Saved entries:

........

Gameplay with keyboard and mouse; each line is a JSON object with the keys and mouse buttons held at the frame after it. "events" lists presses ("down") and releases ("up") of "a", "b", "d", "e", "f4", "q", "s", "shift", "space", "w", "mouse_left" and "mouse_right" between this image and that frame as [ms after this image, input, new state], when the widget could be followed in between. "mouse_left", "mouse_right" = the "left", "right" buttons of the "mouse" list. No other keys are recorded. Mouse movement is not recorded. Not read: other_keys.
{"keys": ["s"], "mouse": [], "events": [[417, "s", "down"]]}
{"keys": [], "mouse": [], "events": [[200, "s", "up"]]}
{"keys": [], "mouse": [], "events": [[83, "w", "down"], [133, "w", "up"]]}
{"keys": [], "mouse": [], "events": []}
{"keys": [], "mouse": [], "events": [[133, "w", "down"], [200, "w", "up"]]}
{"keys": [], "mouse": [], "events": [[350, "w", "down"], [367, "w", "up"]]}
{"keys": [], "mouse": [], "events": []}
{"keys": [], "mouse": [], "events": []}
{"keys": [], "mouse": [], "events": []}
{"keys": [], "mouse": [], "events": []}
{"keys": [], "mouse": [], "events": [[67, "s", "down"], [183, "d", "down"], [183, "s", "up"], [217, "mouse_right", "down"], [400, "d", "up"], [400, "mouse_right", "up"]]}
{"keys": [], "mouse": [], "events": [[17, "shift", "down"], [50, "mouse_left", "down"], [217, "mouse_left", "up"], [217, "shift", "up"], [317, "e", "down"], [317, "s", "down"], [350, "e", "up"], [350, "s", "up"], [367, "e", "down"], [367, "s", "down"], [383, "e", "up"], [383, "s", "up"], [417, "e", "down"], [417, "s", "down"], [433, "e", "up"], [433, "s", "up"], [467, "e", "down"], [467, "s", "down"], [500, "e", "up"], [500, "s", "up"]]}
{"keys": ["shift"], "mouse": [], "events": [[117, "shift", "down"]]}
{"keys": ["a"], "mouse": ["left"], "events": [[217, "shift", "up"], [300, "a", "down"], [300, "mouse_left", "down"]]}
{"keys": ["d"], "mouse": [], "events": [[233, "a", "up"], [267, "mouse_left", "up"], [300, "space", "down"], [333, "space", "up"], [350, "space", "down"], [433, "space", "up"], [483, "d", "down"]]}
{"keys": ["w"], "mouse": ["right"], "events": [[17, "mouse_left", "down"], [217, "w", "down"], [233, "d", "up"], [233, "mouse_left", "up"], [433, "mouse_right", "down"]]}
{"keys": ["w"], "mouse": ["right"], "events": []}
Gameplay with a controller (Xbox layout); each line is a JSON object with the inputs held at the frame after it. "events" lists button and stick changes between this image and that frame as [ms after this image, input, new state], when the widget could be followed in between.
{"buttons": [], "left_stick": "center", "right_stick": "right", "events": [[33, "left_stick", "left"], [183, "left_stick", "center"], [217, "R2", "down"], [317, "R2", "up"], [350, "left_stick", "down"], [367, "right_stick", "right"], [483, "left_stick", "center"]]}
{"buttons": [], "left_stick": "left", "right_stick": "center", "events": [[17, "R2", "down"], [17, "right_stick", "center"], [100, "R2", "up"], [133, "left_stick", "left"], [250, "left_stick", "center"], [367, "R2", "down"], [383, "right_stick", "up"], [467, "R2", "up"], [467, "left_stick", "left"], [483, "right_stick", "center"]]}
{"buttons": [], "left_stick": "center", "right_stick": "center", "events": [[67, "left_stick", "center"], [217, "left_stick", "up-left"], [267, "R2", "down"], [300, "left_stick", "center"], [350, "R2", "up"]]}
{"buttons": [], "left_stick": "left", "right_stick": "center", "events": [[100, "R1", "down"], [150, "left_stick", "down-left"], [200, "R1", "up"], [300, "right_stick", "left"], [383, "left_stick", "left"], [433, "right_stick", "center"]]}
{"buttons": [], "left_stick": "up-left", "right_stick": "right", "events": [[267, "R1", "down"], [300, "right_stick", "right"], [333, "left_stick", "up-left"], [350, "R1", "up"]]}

........

### [Exercise description]
With every line kept whole, write out the records again exactly.

### [Result for this task]
Gameplay with keyboard and mouse; each line is a JSON object with the keys and mouse buttons held at the frame after it. "events" lists presses ("down") and releases ("up") of "a", "b", "d", "e", "f4", "q", "s", "shift", "space", "w", "mouse_left" and "mouse_right" between this image and that frame as [ms after this image, input, new state], when the widget could be followed in between. "mouse_left", "mouse_right" = the "left", "right" buttons of the "mouse" list. No other keys are recorded. Mouse movement is not recorded. Not read: other_keys.
{"keys": ["s"], "mouse": [], "events": [[417, "s", "down"]]}
{"keys": [], "mouse": [], "events": [[200, "s", "up"]]}
{"keys": [], "mouse": [], "events": [[83, "w", "down"], [133, "w", "up"]]}
{"keys": [], "mouse": [], "events": []}
{"keys": [], "mouse": [], "events": [[133, "w", "down"], [200, "w", "up"]]}
{"keys": [], "mouse": [], "events": [[350, "w", "down"], [367, "w", "up"]]}
{"keys": [], "mouse": [], "events": []}
{"keys": [], "mouse": [], "events": []}
{"keys": [], "mouse": [], "events": []}
{"keys": [], "mouse": [], "events": []}
{"keys": [], "mouse": [], "events": [[67, "s", "down"], [183, "d", "down"], [183, "s", "up"], [217, "mouse_right", "down"], [400, "d", "up"], [400, "mouse_right", "up"]]}
{"keys": [], "mouse": [], "events": [[17, "shift", "down"], [50, "mouse_left", "down"], [217, "mouse_left", "up"], [217, "shift", "up"], [317, "e", "down"], [317, "s", "down"], [350, "e", "up"], [350, "s", "up"], [367, "e", "down"], [367, "s", "down"], [383, "e", "up"], [383, "s", "up"], [417, "e", "down"], [417, "s", "down"], [433, "e", "up"], [433, "s", "up"], [467, "e", "down"], [467, "s", "down"], [500, "e", "up"], [500, "s", "up"]]}
{"keys": ["shift"], "mouse": [], "events": [[117, "shift", "down"]]}
{"keys": ["a"], "mouse": ["left"], "events": [[217, "shift", "up"], [300, "a", "down"], [300, "mouse_left", "down"]]}
{"keys": ["d"], "mouse": [], "events": [[233, "a", "up"], [267, "mouse_left", "up"], [300, "space", "down"], [333, "space", "up"], [350, "space", "down"], [433, "space", "up"], [483, "d", "down"]]}
{"keys": ["w"], "mouse": ["right"], "events": [[17, "mouse_left", "down"], [217, "w", "down"], [233, "d", "up"], [233, "mouse_left", "up"], [433, "mouse_right", "down"]]}
{"keys": ["w"], "mouse": ["right"], "events": []}
Gameplay with a controller (Xbox layout); each line is a JSON object with the inputs held at the frame after it. "events" lists button and stick changes between this image and that frame as [ms after this image, input, new state], when the widget could be followed in between.
{"buttons": [], "left_stick": "center", "right_stick": "right", "events": [[33, "left_stick", "left"], [183, "left_stick", "center"], [217, "R2", "down"], [317, "R2", "up"], [350, "left_stick", "down"], [367, "right_stick", "right"], [483, "left_stick", "center"]]}
{"buttons": [], "left_stick": "left", "right_stick": "center", "events": [[17, "R2", "down"], [17, "right_stick", "center"], [100, "R2", "up"], [133, "left_stick", "left"], [250, "left_stick", "center"], [367, "R2", "down"], [383, "right_stick", "up"], [467, "R2", "up"], [467, "left_stick", "left"], [483, "right_stick", "center"]]}
{"buttons": [], "left_stick": "center", "right_stick": "center", "events": [[67, "left_stick", "center"], [217, "left_stick", "up-left"], [267, "R2", "down"], [300, "left_stick", "center"], [350, "R2", "up"]]}
{"buttons": [], "left_stick": "left", "right_stick": "center", "events": [[100, "R1", "down"], [150, "left_stick", "down-left"], [200, "R1", "up"], [300, "right_stick", "left"], [383, "left_stick", "left"], [433, "right_stick", "center"]]}
{"buttons": [], "left_stick": "up-left", "right_stick": "right", "events": [[267, "R1", "down"], [300, "right_stick", "right"], [333, "left_stick", "up-left"], [350, "R1", "up"]]}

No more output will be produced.